Tobias Pohlen, Alexander Hermans, Markus Mathias, Bastian Leibe. Full-Resolution Residual Networks for Semantic Segmentation in Street Scenes. CoRR abs/1611.08323 (2016).

Pohlen et al. introduce Full Resolution Residual Networks (FRRN) for semantic segmentation of urban street scenes, e.g. on Cityscapes []. The proposed network architecture is based in large parts on the idea of residual units []. The proposed full resolution residual unit is an extension based on the following observations: current state-of-the-art deep networks for semantic segmentation are often based on pre-trained models that excel in recognition performance but lack localization performance. To improve localization performance, low-level features are crucial, but these are often neglected or lost in traditional architectures based on several pooling layers.

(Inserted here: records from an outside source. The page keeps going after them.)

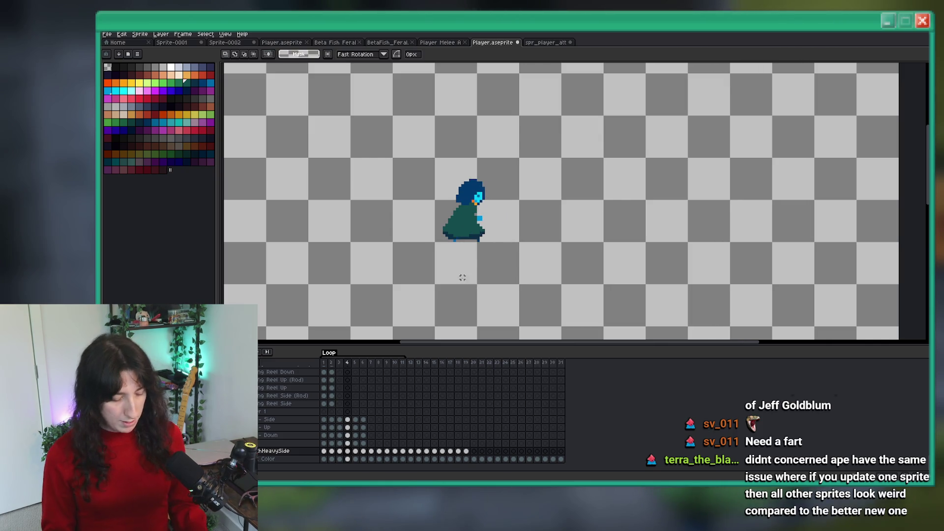
{"action": "scroll", "coordinate": [492, 238], "scroll_direction": "up", "scroll_amount": 1}
{"action": "left_click_drag", "start_coordinate": [501, 255], "coordinate": [404, 219]}
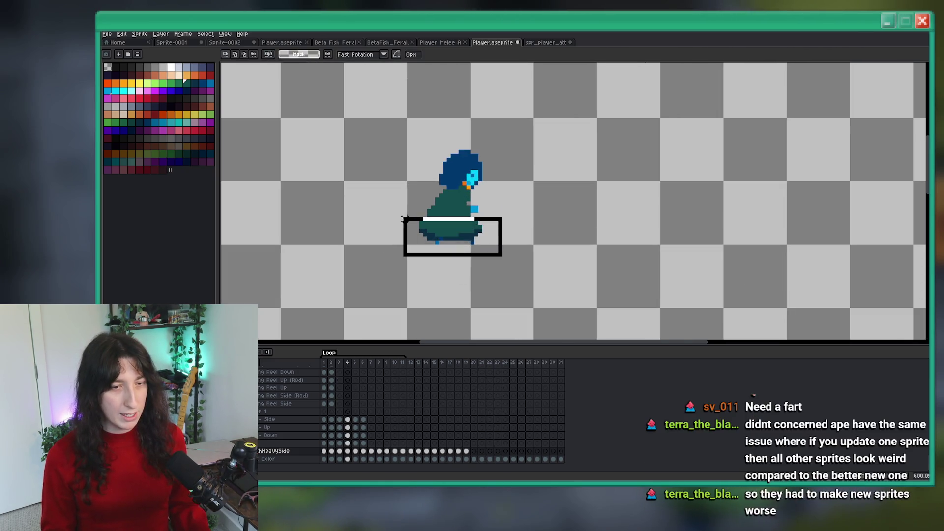
{"action": "left_click", "coordinate": [376, 455]}
{"action": "key", "text": "period"}
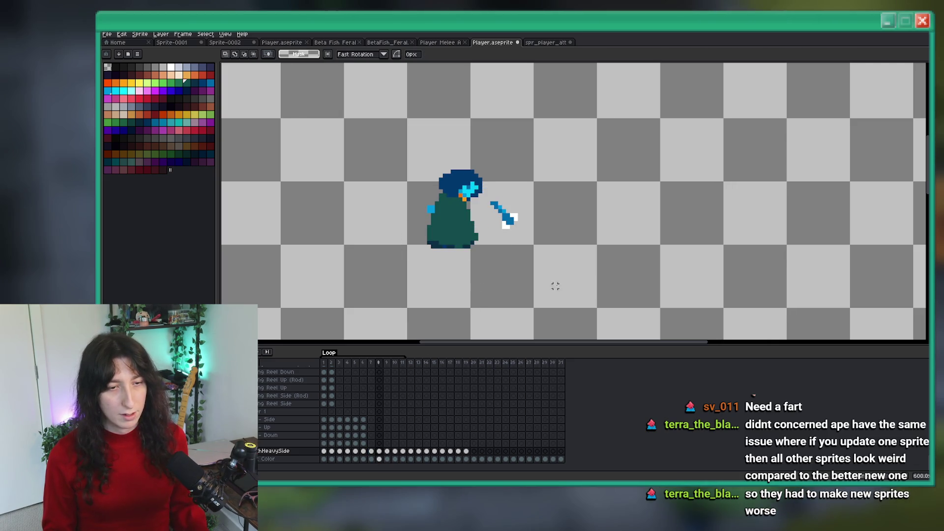
{"action": "left_click_drag", "start_coordinate": [554, 286], "coordinate": [398, 108]}
{"action": "key", "text": "Up"}
{"action": "left_click_drag", "start_coordinate": [486, 263], "coordinate": [412, 222]}
{"action": "key", "text": "ctrl+v"}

Therefore, Pohlen et al. propose a network architecture based on two streams, a residual stream that successively applies full resolution residual units on the full resolution image, and a pooling scheme that follows a traditional encoder/decoder architecture [] based on several pooling stages. The latter is supposed to learn the high-level features while the former provides low-level features for better localization performance (i.e. more accurate boundaries).

The residual unit is illustrated in Figure 1 and can generally be described as computing

$x_n = x_{n - 1} + \mathcal{F}(x_{n-1};\mathcal{W}_n)$

where $x_n$ is the output of layer $n$ and $\mathcal{W}_n$ represents the parameters in layer $n$, i.e. the layer is only responsible for representing a residual. The idea is to improve training by making the gradient partly independent of the depth, see the paper for details. A full resolution residual unit takes the form depicted in Figure 2 and computes

$z_n = z_{n - 1} + \mathcal{H}(y_{n - 1},z_{n - 1};\mathcal{W}_n)$

$y_n = \mathcal{G}(y_{n - 1}, z_{n - 1}; \mathcal{W}_n)$

where $z_n$ is the output of the residual stream at layer $n$, $y_n$ the output of the pooling stream at layer $n$, and $\mathcal{W}_n$ the weights of layer $n$. The full resolution residual network is implemented as in Figure 3. In particular, the residual input $z_{n-1}$ is first pooled to reduce its size, then two convolutional layers including a batch normalization layer and a rectified linear unit layer each follow. Finally, the residual output is up-scaled using an unpooling layer.

The overall architecture (they evaluated two architectures, called FRRN A and B, respectively) are summarized in Figure 4. Training is done using adam and the bootstrap cross entropy loss [], see the paper for details.

The presented results look promising — especially as no pre-training is necessary. They achieve state-of-the-art performance while training FRRN B on half resolution only and up-scaling the results using bilinear interpolation. Qualitative results are shown in Figure 5. Also check out Tobias Pohlen's webpage for details and source code.

Figure 5: Qualitative results.

• [] M. Cordts, M. Omran, S. Ramos, T. Rehfeld, M. Enzweiler, R. Benenson, U. Franke, S. Roth, and B. Schiele. The Cityscapes Dataset for Semantic Urban Scene Understanding. In CVPR, 2016.
• [] K. He, X. Zhang, S. Ren, and J. Sun. Deep Residual Learning for Image Recognition. In CVPR, 2016.
• [] H. Noh, S. Hong, and B. Han. Learning Deconvolution Network for Semantic Segmentation. In ICCV, 2015.
• [] Z. Wu, C. Shen, and A. v. d. Hengel. Bridging Category level and Instance-level Semantic Image Segmentation. arXiv:1605.06885, 2016.